Nosotros no podemos, ni debemos, ni queremos seguir esos modelos que coartan las libertades.

Se equivocan quienes, desde una u otra perspectiva, pretenden dejar de lado o enterrar sin más la Constitución.

Porque la Constitución prevé en su articulado la posibilidad de reforma, de revisión total, o de revisión parcial, para adecuarse a las nuevas necesidades.

Pero requiere para ello de mayorías cualificadas y de su ratificación mediante referéndum nacional, con el fin de que no pueda ponerse en peligro aleatoriamente uno de los principales valores de la Carta Magna, como es su contribución a la estabilidad de España.

Cualquier otra vía que pretenda alterar la Constitución es jurídicamente ilegal, políticamente desleal y socialmente disgregadora.

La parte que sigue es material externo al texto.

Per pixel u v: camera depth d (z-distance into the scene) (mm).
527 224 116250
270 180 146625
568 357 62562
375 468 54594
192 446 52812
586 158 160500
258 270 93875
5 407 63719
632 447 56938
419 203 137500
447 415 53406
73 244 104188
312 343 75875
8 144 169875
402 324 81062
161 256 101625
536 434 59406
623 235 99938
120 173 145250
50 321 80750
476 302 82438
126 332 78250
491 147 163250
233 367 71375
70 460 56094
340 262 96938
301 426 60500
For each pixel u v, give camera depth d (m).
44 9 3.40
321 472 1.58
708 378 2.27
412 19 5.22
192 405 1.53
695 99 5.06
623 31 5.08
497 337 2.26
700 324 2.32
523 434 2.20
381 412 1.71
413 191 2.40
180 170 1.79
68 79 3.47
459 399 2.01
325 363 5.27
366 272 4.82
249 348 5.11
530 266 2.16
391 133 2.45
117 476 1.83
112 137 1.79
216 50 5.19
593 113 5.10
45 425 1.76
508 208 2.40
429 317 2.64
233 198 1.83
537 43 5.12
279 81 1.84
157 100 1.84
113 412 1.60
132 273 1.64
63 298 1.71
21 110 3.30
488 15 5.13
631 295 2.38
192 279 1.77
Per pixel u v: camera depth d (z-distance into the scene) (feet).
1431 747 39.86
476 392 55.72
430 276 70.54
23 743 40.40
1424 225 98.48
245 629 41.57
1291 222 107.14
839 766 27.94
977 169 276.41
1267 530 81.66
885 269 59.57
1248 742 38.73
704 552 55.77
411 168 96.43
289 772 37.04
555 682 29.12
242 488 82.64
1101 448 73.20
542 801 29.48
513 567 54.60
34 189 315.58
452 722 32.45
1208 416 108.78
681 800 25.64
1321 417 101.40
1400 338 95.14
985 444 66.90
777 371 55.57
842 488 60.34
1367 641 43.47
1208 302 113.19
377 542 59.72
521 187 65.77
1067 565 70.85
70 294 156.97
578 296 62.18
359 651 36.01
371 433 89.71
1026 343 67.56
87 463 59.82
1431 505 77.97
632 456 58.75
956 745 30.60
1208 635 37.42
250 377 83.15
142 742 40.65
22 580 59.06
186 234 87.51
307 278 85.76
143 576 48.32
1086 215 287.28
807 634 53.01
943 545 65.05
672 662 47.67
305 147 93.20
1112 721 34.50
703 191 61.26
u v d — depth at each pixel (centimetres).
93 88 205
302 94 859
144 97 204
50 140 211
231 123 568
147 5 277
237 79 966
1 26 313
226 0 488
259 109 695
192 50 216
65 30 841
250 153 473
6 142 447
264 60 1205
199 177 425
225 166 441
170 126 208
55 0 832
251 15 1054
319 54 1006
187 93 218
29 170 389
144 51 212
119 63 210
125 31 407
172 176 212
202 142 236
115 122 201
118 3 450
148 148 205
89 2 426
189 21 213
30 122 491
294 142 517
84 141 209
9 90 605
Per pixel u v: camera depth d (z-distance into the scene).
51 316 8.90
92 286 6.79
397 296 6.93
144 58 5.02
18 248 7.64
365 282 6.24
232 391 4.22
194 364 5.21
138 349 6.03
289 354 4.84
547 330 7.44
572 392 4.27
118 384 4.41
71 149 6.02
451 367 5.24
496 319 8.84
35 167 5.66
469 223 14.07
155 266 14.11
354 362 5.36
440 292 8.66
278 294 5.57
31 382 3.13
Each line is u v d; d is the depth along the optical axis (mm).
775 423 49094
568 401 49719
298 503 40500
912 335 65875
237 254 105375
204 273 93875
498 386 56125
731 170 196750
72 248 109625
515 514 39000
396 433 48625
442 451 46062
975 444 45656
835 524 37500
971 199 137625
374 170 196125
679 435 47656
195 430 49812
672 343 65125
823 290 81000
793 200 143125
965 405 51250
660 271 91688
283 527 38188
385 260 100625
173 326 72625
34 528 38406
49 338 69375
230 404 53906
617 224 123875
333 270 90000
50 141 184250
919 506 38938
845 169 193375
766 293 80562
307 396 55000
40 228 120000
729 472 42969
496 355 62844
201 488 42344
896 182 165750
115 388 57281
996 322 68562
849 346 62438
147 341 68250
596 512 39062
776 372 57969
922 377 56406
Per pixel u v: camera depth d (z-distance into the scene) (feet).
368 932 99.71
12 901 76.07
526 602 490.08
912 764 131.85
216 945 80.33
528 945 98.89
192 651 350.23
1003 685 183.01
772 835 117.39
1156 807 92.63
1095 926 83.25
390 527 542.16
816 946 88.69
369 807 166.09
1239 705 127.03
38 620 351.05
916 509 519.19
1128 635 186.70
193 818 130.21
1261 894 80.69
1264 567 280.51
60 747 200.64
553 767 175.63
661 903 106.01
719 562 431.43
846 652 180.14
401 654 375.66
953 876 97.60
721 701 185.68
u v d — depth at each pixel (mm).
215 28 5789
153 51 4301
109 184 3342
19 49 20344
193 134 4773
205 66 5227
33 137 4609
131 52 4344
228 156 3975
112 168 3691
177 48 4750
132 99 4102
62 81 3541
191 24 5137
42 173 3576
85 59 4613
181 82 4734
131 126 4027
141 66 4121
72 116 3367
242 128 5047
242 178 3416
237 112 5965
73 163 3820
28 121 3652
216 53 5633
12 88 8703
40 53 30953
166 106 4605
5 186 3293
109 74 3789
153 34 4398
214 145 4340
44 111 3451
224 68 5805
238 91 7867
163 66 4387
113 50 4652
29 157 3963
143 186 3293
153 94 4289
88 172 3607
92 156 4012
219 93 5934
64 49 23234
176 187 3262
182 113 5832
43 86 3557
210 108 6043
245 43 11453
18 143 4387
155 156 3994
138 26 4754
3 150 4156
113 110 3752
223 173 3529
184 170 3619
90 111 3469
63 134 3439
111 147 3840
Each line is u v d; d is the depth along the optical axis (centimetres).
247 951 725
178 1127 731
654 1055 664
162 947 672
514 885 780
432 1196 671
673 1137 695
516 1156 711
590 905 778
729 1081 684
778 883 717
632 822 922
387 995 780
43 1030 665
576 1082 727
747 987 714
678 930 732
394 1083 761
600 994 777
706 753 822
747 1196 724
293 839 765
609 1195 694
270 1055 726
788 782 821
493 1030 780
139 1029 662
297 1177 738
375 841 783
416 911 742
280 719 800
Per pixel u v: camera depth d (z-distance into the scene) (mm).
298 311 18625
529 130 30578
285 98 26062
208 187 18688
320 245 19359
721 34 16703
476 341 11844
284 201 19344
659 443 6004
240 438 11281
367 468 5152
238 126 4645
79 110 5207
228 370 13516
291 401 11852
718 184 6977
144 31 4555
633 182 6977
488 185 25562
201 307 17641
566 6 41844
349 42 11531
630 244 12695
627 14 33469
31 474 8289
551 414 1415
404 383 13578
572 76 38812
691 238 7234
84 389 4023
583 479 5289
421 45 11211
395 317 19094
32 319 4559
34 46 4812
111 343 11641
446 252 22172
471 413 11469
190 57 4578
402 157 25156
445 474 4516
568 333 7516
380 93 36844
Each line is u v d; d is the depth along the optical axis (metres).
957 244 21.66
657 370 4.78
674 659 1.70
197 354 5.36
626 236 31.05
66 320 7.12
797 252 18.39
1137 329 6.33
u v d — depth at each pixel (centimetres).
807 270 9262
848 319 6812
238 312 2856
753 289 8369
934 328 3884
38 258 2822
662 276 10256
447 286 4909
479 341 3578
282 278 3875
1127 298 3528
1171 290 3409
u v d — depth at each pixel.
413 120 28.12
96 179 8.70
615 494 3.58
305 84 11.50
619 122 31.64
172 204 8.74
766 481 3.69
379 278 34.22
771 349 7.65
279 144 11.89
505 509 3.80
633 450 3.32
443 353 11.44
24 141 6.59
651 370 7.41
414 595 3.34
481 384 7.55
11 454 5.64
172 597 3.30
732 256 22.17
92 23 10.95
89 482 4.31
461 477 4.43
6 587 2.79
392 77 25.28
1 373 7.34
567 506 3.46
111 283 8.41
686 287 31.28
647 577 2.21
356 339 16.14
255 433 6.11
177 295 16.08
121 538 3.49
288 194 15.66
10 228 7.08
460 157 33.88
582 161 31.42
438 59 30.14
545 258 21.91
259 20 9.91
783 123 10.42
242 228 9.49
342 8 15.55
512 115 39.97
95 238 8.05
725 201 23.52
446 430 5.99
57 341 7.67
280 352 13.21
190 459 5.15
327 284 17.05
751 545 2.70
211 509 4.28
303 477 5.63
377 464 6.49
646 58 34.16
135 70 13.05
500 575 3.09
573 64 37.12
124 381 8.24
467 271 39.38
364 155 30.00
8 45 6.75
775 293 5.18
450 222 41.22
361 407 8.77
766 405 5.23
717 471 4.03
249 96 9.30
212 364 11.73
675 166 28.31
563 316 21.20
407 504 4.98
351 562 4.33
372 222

Abordar la reforma constitucional es, además, absolutamente inviable sin dos planteamientos esenciales: consenso y lealtad institucional.

No contribuyen, desde luego, a esa lealtad institucional, los dirigentes políticos de algunas comunidades autónomas que, de forma interesada, y en un ejercicio de irresponsabilidad alimentan la diferencia en detrimento de la convivencia y potencian lo que nos separa, y no lo que nos une.

Esos dirigentes que alientan el separatismo desde las instituciones, y no el pueblo catalán, al que respetamos y queremos, son el problema.

Todavía es más desleal la actitud de algún partido de nuevo cuño que llega a renegar del concepto mismo de nación, limitándolo a una simple suma de espacios físicos que pueden separarse aleatoriamente como si fuera un puzzle.

Se trata de partidos radicales que, por serlo, se equivocan radicalmente, al olvidar que España no es un país de países, que no existen ni pueden existir 17 Españas, porque somos un Estado nacional, con todo lo que ello supone.

Pero no hay que caer en el pesimismo.

Porque, por encima de todos estos planteamientos está el concepto de nación, como patrimonio histórico y cultural común, forjado a lo largo de muchos siglos.

En esa síntesis de sentimientos sin exclusiones, en ese patrimonio colectivo que configura un alma indivisa e indivisible radica, precisamente, el concepto de nación española que nos une, nos ha hecho fuertes y nos ha ayudado a superar tantas dificultades a lo largo de la historia.

De esa historia colectiva que, por serlo, es de todos, y debemos tener el sentido común necesario, para que siga siéndolo. Al margen de ideologías, intereses partidistas o diferencias personales.

Sólo así podremos garantizar la convivencia entre los españoles y afrontar con éxito el futuro de esta gran nación que es España.